1Escuchad, por tanto, oh reyes, y entended. Aprended, vosotros que sois jueces de los confines de la tierra.
2Prestad oído, vosotros los que gobernáis sobre muchos pueblos, y os jactáis de la multitud de naciones,
3porque vuestro dominio os fue dado por el Señor, y vuestra soberanía por el Altísimo. Él escudriñará vuestras obras, e inquirirá acerca de vuestros designios,
4porque siendo oficiales de su reino, no juzgasteis rectamente, ni guardasteis la ley, ni anduvisteis según el consejo de Dios.
5Él vendrá sobre vosotros terrible y velozmente, porque un juicio severo sobreviene a los que están en lugares altos.
6Pues el hombre de baja condición puede ser perdonado por misericordia, pero los poderosos serán poderosamente puestos a prueba.
7Porque el Señor Soberano de todos no se dejará impresionar por nadie, ni mostrará deferencia a la grandeza; porque es él quien hizo tanto al pequeño como al grande, y se preocupa por todos ellos;
8pero el escrutinio que sobreviene a los poderosos es estricto.
9Por tanto, mis palabras se dirigen a vosotros, oh príncipes, para que aprendáis sabiduría y no caigáis.
10Porque los que han guardado las cosas santas en santidad serán hechos santos. Los que han sido instruidos en ellas hallarán qué decir en su defensa.
11Poned, pues, vuestro deseo en mis palabras. Anheladlas, y vosotros, príncipes, seréis instruidos.
12La sabiduría es radiante y no se marchita; y es fácilmente vista por los que la aman, y hallada por los que la buscan.
13Ella se anticipa a los que la desean, dándose a conocer.

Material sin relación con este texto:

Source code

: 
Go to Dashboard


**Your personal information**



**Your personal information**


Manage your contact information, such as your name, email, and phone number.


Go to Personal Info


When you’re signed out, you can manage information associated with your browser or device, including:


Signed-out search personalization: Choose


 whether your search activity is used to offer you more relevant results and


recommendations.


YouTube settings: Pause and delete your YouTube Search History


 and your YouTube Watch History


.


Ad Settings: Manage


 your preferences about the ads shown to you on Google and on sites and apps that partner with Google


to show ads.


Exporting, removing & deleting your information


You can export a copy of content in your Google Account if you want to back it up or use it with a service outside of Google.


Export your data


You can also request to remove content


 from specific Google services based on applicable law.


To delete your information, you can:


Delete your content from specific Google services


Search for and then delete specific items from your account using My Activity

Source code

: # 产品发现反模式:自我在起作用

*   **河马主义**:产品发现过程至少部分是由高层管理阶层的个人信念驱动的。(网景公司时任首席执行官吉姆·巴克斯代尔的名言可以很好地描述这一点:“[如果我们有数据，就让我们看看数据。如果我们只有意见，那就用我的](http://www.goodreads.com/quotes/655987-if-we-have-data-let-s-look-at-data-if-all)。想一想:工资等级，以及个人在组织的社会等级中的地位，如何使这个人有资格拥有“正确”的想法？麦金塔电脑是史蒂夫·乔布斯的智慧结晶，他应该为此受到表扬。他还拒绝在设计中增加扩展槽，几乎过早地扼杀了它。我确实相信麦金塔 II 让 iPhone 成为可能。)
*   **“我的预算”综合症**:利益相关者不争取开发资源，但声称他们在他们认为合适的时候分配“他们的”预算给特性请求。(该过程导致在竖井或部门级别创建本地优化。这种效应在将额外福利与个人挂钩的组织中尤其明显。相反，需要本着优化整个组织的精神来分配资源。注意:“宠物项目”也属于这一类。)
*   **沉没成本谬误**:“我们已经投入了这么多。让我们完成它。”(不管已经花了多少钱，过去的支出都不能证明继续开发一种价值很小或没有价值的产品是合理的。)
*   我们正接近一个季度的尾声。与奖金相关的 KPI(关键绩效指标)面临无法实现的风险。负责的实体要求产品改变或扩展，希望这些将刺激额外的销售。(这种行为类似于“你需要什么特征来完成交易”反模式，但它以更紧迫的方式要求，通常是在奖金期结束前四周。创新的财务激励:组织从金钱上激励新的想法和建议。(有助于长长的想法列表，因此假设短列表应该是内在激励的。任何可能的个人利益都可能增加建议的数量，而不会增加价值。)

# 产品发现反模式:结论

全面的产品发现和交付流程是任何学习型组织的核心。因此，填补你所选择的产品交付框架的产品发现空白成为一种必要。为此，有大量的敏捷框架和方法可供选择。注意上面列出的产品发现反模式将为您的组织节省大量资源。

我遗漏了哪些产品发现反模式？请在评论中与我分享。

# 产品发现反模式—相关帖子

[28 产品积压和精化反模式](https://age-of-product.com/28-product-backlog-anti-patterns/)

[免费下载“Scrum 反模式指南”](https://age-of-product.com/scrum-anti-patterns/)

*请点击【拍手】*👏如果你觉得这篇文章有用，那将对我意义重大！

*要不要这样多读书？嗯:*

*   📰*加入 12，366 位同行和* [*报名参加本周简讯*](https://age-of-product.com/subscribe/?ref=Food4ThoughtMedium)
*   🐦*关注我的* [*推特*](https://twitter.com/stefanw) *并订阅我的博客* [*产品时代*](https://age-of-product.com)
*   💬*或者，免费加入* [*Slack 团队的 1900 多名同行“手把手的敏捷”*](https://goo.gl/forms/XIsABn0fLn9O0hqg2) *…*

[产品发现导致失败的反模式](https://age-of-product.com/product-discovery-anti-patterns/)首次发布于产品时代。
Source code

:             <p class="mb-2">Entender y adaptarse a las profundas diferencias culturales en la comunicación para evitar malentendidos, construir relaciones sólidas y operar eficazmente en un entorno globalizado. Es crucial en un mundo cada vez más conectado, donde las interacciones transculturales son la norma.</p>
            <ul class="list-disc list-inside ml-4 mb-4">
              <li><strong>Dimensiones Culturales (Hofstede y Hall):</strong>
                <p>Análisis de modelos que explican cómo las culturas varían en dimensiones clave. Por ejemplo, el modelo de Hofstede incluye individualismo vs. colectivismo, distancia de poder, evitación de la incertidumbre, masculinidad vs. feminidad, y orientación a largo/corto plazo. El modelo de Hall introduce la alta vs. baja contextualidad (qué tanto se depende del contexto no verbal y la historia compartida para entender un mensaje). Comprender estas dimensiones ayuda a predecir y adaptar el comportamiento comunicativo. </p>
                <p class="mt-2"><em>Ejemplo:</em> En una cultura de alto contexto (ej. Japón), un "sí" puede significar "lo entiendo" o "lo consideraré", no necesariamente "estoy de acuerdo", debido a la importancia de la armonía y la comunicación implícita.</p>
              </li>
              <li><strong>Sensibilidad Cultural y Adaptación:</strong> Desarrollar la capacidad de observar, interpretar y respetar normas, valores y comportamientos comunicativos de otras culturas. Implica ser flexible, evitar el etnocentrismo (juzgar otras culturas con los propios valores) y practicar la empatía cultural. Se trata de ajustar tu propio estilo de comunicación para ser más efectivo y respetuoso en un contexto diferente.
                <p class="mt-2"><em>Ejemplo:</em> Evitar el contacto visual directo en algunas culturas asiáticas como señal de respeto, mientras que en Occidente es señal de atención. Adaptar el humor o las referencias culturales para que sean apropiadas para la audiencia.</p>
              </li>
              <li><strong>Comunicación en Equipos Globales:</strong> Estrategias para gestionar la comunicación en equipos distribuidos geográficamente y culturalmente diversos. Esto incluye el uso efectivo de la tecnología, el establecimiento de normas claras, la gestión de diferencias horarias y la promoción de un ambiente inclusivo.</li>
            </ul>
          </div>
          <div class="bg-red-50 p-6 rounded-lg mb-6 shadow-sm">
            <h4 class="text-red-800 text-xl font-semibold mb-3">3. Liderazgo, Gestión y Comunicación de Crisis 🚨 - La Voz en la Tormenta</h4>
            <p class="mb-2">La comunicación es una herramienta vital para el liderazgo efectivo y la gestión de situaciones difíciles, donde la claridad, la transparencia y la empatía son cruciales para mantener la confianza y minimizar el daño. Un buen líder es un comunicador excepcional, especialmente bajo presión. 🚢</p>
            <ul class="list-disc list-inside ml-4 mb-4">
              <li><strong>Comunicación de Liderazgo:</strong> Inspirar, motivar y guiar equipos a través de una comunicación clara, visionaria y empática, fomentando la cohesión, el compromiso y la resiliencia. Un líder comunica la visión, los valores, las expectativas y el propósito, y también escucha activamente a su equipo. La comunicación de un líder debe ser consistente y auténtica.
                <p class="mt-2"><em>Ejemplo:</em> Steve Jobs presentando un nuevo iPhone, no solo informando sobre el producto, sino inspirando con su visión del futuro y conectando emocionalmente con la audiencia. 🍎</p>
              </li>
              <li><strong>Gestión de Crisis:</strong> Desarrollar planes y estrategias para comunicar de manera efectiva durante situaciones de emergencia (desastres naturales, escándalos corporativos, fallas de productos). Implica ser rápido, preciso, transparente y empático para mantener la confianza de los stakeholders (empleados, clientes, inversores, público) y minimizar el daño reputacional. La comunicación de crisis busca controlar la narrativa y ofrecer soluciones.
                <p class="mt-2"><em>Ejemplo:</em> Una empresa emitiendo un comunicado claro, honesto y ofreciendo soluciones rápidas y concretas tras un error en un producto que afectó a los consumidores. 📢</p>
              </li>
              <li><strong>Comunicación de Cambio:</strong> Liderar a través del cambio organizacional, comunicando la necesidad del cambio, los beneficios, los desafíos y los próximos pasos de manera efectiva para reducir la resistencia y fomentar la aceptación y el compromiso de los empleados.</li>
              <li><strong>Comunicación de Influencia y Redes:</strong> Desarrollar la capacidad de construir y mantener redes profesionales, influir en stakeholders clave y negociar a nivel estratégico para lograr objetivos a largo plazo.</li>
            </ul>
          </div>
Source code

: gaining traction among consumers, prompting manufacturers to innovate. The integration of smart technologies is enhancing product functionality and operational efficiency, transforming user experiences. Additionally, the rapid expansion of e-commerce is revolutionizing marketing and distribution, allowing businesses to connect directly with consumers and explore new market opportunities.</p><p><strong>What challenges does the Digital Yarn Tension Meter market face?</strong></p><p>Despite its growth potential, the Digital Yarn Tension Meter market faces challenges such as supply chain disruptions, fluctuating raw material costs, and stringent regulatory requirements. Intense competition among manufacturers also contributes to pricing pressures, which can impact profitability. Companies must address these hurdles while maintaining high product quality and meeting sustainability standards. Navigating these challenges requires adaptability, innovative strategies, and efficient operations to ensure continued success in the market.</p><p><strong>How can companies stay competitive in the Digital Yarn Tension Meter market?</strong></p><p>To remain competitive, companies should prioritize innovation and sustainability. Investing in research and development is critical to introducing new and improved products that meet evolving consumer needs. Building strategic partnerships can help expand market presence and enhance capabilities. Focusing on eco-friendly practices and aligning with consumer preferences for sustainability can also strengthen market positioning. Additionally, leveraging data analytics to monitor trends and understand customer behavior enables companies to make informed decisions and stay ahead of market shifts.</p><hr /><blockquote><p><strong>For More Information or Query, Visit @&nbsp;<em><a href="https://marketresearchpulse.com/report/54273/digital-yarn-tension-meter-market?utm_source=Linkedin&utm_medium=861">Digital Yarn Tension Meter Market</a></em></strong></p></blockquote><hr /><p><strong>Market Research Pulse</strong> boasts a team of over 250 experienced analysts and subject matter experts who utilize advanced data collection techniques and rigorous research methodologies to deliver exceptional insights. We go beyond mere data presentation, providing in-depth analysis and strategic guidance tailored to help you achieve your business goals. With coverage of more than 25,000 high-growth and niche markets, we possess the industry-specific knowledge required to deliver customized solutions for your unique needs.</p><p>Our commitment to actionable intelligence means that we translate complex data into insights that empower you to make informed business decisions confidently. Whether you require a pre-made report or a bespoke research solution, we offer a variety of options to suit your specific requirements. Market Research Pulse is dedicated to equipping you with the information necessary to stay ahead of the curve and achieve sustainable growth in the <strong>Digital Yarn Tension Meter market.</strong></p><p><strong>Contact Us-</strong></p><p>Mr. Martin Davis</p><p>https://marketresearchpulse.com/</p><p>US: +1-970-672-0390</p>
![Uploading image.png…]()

14El que se levanta temprano para buscarla no tendrá dificultad, porque la hallará sentada a sus puertas.
15Porque pensar en ella es la perfección del entendimiento, y el que vela por ella pronto se verá libre de cuidados;
16porque ella misma anda buscando a los que son dignos de ella, y en sus caminos se les aparece con benevolencia, y en cada propósito sale a su encuentro.
17Porque su verdadero principio es el deseo de instrucción; y el deseo de instrucción es amor.
18Y el amor es la observancia de sus leyes. Prestar atención a sus leyes asegura la inmortalidad.
19La inmortalidad acerca a Dios.
20Así pues, el deseo de sabiduría conduce a un reino.
21Si por tanto os deleitáis en tronos y cetros, oh príncipes de los pueblos, honrad la sabiduría, para que reinéis para siempre.
22Pero qué es la sabiduría, y cómo llegó a ser, lo declararé. No os ocultaré misterios; sino que investigaré desde su primer principio, sacaré a plena luz su conocimiento, y no pasaré por alto la verdad.
23Ciertamente, no viajaré con envidia consumidora, porque la envidia no tendrá comunión con la sabiduría.
24Pero una multitud de hombres sabios es salvación para el mundo, y un rey comprensivo es estabilidad para su pueblo.
25Por tanto, dejaos instruir por mis palabras, y sacaréis provecho.